▶ [Directive 1]: Copy the listing word for word, from its first line up to and including the line containing "picture [206, 313, 1501, 827]".
[START OF Passage provided]
- Origin: Bristol, England
- Genres: Post-punk
- Years active: 1981–1983, 2015–present
- Labels: Y Records, 99 Records, Garage Records, Crippled Dick Hot Wax!
- Members: Janine Rainforth Tony Wrafter Charlie Llewellin Marek Bero James Byron
- Past members: Dan Catsis John Waddington Kev Evans Jeremy Hirsch Nellee Hooper Peta
- Website: maximumjoy.org

= Maximum Joy =

English rock band

Maximum Joy are an English post-punk band from Bristol, England, formed in 1981 and reunited in 2015.

Pitchfork compared their sound to "one of the Slits backed by the Gang of Four, while PopMatters said, "Musically, the group’s use of complex percussion, horns, danceable bass lines, and overtly English female vocals built a bridge between the worlds of Afrobeat, reggae, avant-garde jazz, funk and pop". Bandcamp state ‘Maximum Joy is pivotal to the history of post-punk…'

==History==
Maximum Joy formed in 1981 by ex-Glaxo Babies member Tony Wrafter (saxophone, trumpet, flute) and Janine Rainforth (vocals, clarinet, violin). They recruited two other former Glaxo Babies members, Charlie Llewellin (drums) and Dan Catsis (bass), as well as ex-Pop Group member John Waddington (guitar).
[END OF Passage provided]
▶ [Directive 2]: Condense the paragraph of the band profile that begins "Maximum Joy formed in 1981" into a short bulleted list, keeping its main facts.
[START OF Given records]
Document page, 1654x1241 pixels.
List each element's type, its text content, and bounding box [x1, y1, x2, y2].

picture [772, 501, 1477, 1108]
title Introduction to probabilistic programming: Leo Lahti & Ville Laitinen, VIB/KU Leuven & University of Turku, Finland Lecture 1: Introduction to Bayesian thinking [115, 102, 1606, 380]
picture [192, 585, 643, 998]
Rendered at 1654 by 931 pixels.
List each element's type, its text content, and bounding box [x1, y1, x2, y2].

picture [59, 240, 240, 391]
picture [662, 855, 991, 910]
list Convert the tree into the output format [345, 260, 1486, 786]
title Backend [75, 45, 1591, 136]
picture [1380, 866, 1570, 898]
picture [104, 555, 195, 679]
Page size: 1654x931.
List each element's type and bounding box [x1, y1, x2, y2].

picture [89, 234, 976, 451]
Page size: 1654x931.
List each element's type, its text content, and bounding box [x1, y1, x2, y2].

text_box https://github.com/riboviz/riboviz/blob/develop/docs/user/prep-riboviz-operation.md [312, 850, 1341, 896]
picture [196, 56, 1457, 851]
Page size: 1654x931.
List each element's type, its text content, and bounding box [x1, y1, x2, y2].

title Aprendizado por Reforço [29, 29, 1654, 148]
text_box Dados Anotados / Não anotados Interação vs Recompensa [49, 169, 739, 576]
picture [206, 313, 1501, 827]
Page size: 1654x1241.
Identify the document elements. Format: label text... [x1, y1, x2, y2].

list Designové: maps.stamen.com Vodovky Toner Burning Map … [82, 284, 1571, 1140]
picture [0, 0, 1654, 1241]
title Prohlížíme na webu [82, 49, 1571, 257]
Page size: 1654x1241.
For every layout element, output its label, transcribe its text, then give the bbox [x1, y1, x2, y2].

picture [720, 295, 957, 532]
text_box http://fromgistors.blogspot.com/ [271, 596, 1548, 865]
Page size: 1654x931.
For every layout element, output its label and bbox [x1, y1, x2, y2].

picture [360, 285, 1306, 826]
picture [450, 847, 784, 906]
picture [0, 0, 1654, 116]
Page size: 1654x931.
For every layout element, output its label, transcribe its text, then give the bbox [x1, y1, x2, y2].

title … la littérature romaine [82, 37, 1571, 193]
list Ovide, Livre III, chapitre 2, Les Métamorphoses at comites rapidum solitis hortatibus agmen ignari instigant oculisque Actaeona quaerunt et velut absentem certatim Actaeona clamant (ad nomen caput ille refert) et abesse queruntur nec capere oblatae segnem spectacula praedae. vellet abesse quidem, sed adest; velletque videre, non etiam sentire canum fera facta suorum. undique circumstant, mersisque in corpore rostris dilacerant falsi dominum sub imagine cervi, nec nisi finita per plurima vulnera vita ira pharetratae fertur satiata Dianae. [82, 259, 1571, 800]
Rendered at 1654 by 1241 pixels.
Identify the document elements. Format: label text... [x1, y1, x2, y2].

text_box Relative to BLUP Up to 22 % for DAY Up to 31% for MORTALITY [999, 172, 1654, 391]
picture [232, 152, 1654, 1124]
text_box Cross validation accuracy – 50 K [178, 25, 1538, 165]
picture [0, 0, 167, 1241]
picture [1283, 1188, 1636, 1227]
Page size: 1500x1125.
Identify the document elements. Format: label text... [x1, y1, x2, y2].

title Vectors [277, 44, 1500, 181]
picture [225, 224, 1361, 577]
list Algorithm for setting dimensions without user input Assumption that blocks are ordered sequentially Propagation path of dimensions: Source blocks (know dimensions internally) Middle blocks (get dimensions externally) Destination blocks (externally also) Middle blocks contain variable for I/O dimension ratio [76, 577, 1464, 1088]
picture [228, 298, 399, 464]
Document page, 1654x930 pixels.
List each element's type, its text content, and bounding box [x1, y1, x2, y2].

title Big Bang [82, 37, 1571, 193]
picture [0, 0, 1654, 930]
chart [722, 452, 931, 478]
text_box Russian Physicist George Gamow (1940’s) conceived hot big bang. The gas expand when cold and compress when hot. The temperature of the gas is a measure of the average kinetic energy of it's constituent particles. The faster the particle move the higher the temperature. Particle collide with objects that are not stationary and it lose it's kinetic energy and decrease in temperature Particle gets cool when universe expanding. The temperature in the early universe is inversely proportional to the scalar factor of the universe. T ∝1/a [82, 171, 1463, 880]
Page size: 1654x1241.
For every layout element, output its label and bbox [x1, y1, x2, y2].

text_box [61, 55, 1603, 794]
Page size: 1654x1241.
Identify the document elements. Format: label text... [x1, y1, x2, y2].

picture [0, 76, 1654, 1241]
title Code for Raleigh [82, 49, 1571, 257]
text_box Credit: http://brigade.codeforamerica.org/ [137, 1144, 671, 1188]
[END OF Given records]
▶ [Correct response 1]:
Document page, 1654x1241 pixels.
List each element's type, its text content, and bounding box [x1, y1, x2, y2].

picture [772, 501, 1477, 1108]
title Introduction to probabilistic programming: Leo Lahti & Ville Laitinen, VIB/KU Leuven & University of Turku, Finland Lecture 1: Introduction to Bayesian thinking [115, 102, 1606, 380]
picture [192, 585, 643, 998]
Rendered at 1654 by 931 pixels.
List each element's type, its text content, and bounding box [x1, y1, x2, y2].

picture [59, 240, 240, 391]
picture [662, 855, 991, 910]
list Convert the tree into the output format [345, 260, 1486, 786]
title Backend [75, 45, 1591, 136]
picture [1380, 866, 1570, 898]
picture [104, 555, 195, 679]
Page size: 1654x931.
List each element's type and bounding box [x1, y1, x2, y2].

picture [89, 234, 976, 451]
Page size: 1654x931.
List each element's type, its text content, and bounding box [x1, y1, x2, y2].

text_box https://github.com/riboviz/riboviz/blob/develop/docs/user/prep-riboviz-operation.md [312, 850, 1341, 896]
picture [196, 56, 1457, 851]
Page size: 1654x931.
List each element's type, its text content, and bounding box [x1, y1, x2, y2].

title Aprendizado por Reforço [29, 29, 1654, 148]
text_box Dados Anotados / Não anotados Interação vs Recompensa [49, 169, 739, 576]
picture [206, 313, 1501, 827]

▶ [Correct response 2]:
- Formed in 1981 by Tony Wrafter (saxophone, trumpet, flute), formerly of Glaxo Babies, and Janine Rainforth (vocals, clarinet, violin)
- Recruited two more former Glaxo Babies members: Charlie Llewellin (drums) and Dan Catsis (bass)
- Added former Pop Group member John Waddington (guitar)